Coaching is unsuitable for people who have diagnosable psychiatric conditions; or for someone who is a danger to themselves, others, or is indeed in danger themselves. Coaching is also unsuitable for a client who is already seeing another medical professional for their problem or situation. In circumstances where coaching is deemed to be appropriate, the client has the solution, not the coach. This may well beg the question as to why someone would seek coaching in the first place.

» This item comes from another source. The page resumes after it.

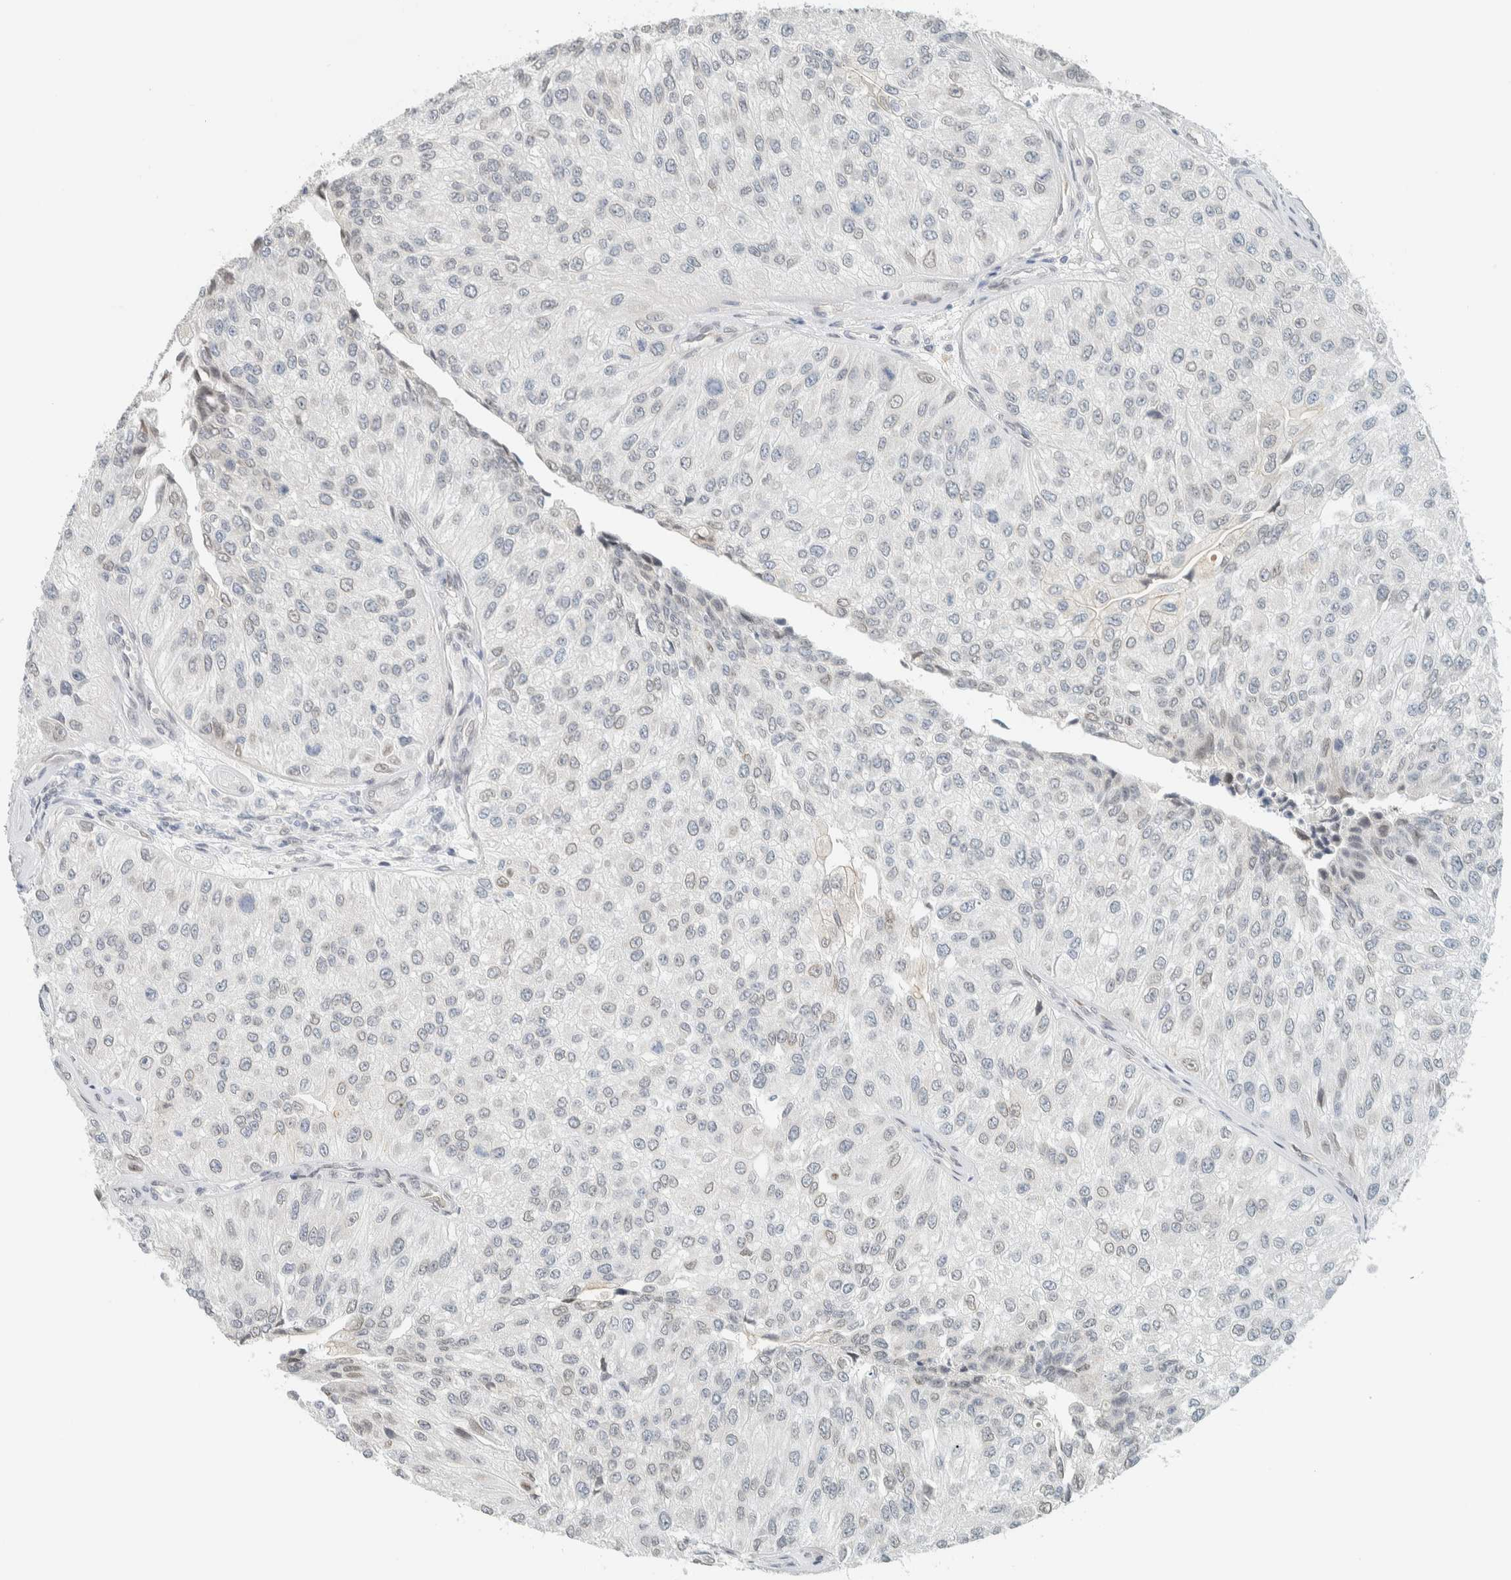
{"staining": {"intensity": "negative", "quantity": "none", "location": "none"}, "tissue": "urothelial cancer", "cell_type": "Tumor cells", "image_type": "cancer", "snomed": [{"axis": "morphology", "description": "Urothelial carcinoma, High grade"}, {"axis": "topography", "description": "Kidney"}, {"axis": "topography", "description": "Urinary bladder"}], "caption": "Immunohistochemical staining of high-grade urothelial carcinoma exhibits no significant expression in tumor cells.", "gene": "C1QTNF12", "patient": {"sex": "male", "age": 77}}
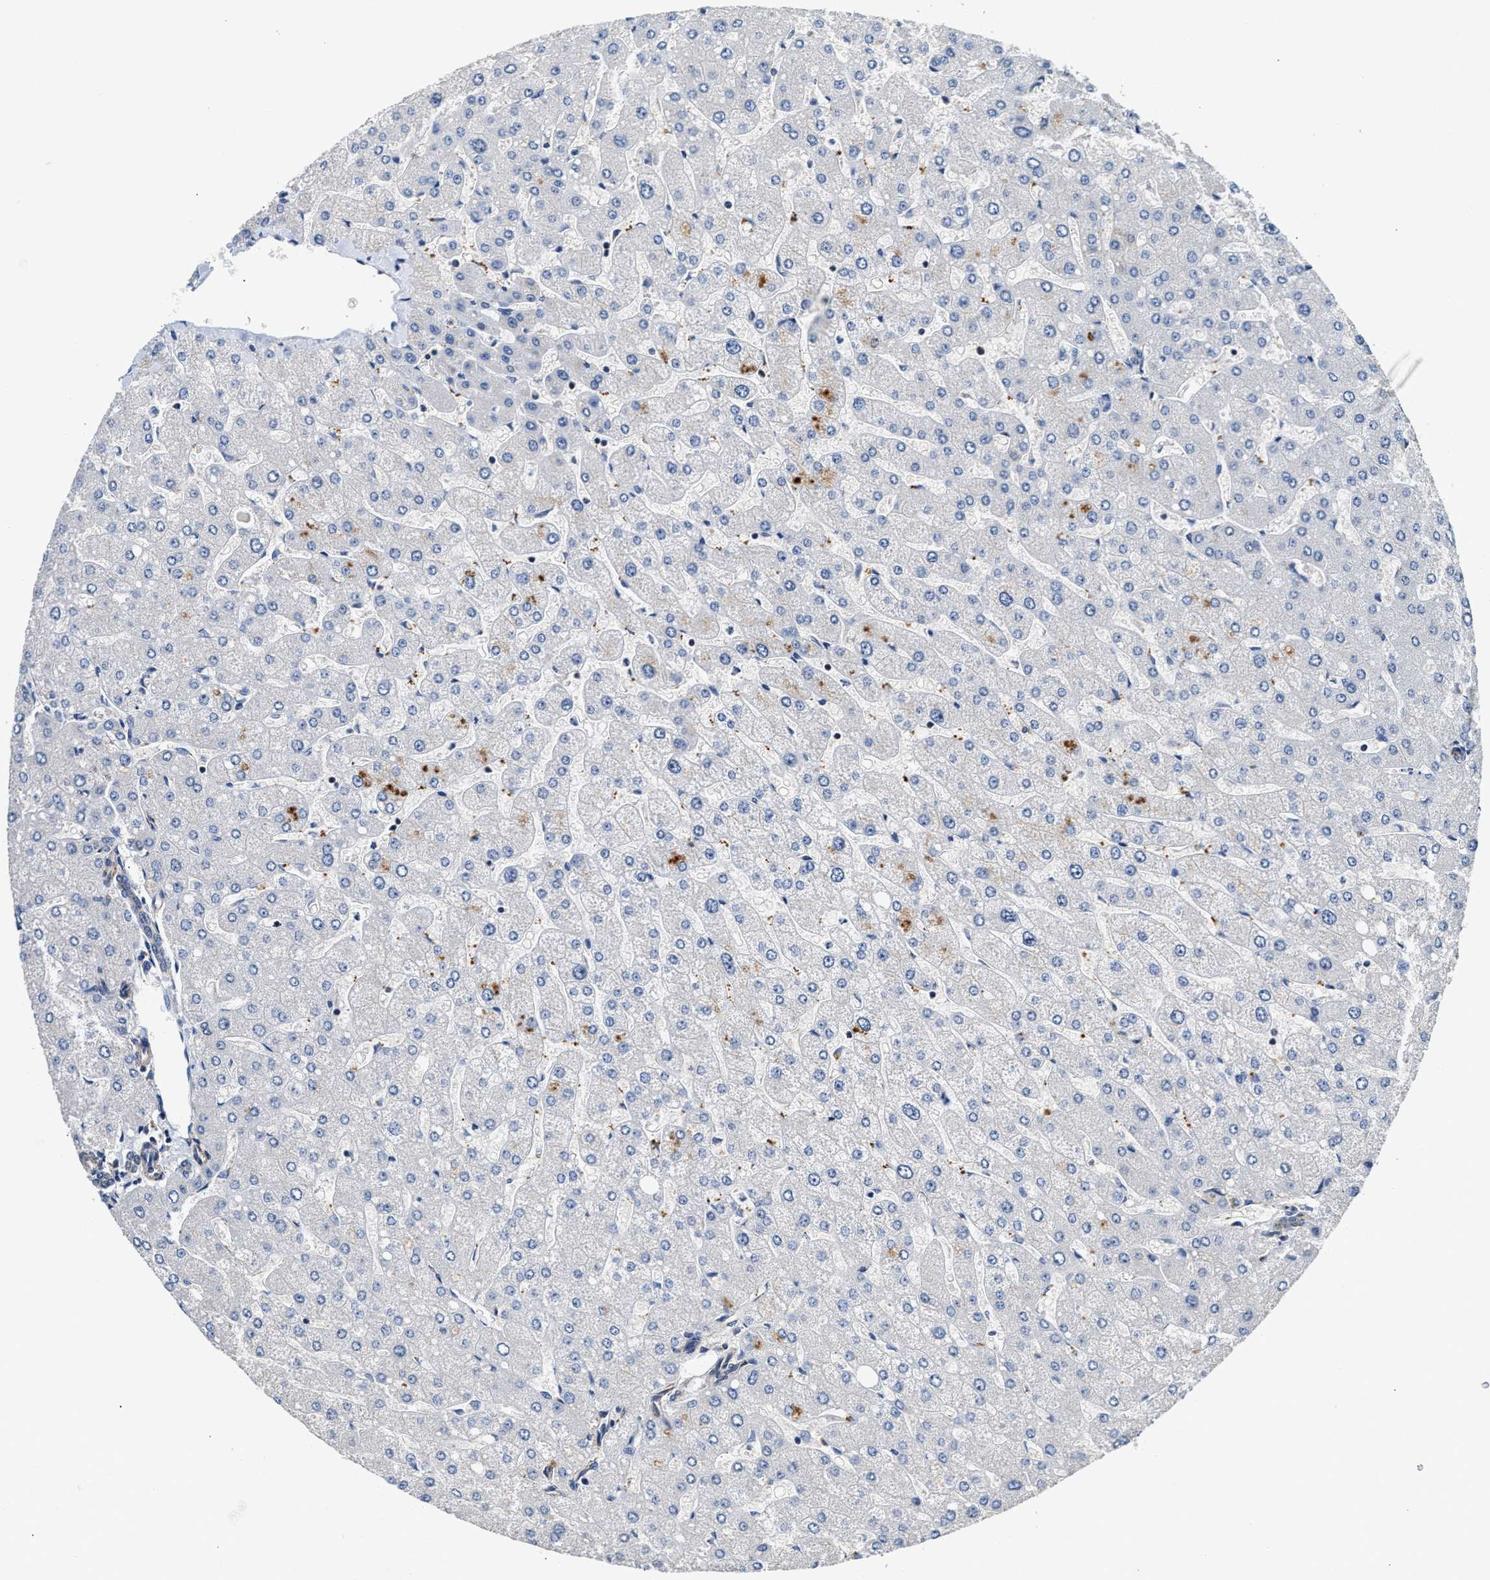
{"staining": {"intensity": "negative", "quantity": "none", "location": "none"}, "tissue": "liver", "cell_type": "Cholangiocytes", "image_type": "normal", "snomed": [{"axis": "morphology", "description": "Normal tissue, NOS"}, {"axis": "topography", "description": "Liver"}], "caption": "Immunohistochemistry (IHC) photomicrograph of unremarkable liver: human liver stained with DAB (3,3'-diaminobenzidine) demonstrates no significant protein positivity in cholangiocytes. (DAB IHC with hematoxylin counter stain).", "gene": "TEX2", "patient": {"sex": "male", "age": 55}}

There will be many things in life that you have achieved very successfully yourself without every having to resort to coaching. You will have reached goals and over come challenges many, many times in your life. So why seek out a coach? Sometimes we are so close to our problem that it is difficult to observe ourselves objectively without someone else’s assistance. We can get lost in the forest, unable to see the proverbial wood for the proverbial trees.
In coaching you are working with the clients mind. In its simplest form people have two aspects of their mind, their conscious and their unconscious. The conscious mind is dealing with what you are aware of right now. Such as this article that you are reading, any extra thoughts that come and go as you read, your surroundings, your clothes, and the sense of your own breathing. Your unconscious mind is dealing with everything else. It stores and organises all of your memories, beliefs, and values. It maintains your instincts and habits. It runs your body for you. All of what you experience in your consciousness is filtered by your unconscious mind, through your memories, beliefs, and values, amongst other things. Your unconscious mind also runs your behaviour. You do have conscious volition over some of your behaviour, but it is your unconscious mind that does things for you. What all of this means is that it is essential for you to bring your conscious and unconscious minds into alignment with each other. If you want to achieve something consciously, you need to ensure that your unconscious mind is aligned with you doing so.
A coaching client is a client because they have already attempted to solve their problem, or to achieve their goal, using all of their conscious and unconscious resources. The coaches job is to assist the client to access more of the unconscious resources that they possess, which they have heretofore been unbale to utilise.
This is where the coaching processes kicks in. In order to assist the client to overcome their current challenge I want to the answer to five simple questions –
- What does the client think their problem is?
- How are they doing their problem?
- How will they know that they no longer have their problem?
- How did the client get to where they are in their life today?
- How is today working out for them?
By following processes that elicit the answers to these questions, and by carefully listening to what the client says it is possible to connect the client to the solution to their problem. Through this process all the client needs to do is to be honest with their coach, honest with themselves, and to follow reasonable instructions.